Aim of the exercise = Report each line of the records below that uses the word "направленных".

** Data listing follows **

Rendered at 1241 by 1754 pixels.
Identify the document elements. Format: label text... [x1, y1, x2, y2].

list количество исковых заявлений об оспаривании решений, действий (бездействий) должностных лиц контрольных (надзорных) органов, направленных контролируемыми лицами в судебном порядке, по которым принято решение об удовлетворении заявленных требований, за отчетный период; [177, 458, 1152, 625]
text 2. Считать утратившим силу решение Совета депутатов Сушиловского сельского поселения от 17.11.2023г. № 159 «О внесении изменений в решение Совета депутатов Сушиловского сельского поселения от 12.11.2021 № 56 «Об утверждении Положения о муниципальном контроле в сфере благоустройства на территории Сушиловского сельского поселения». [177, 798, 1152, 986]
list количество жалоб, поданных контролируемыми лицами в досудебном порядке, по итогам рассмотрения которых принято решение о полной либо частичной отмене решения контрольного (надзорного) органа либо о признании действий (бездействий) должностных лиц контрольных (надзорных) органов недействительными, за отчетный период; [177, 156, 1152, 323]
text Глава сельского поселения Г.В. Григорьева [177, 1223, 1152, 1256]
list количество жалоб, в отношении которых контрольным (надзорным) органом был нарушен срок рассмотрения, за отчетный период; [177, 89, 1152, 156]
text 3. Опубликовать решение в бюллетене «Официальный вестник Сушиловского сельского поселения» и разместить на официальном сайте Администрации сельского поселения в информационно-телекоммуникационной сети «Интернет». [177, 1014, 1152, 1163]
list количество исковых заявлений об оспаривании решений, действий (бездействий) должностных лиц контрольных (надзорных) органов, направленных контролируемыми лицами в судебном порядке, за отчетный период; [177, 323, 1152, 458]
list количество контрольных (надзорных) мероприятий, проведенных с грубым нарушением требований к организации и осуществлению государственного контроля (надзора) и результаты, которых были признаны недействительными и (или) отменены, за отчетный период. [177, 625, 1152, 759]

** End of Data listing **

Worked solution =
list количество исковых заявлений об оспаривании решений, действий (бездействий) должностных лиц контрольных (надзорных) органов, направленных контролируемыми лицами в судебном порядке, по которым принято решение об удовлетворении заявленных требований, за отчетный период; [177, 458, 1152, 625]
list количество исковых заявлений об оспаривании решений, действий (бездействий) должностных лиц контрольных (надзорных) органов, направленных контролируемыми лицами в судебном порядке, за отчетный период; [177, 323, 1152, 458]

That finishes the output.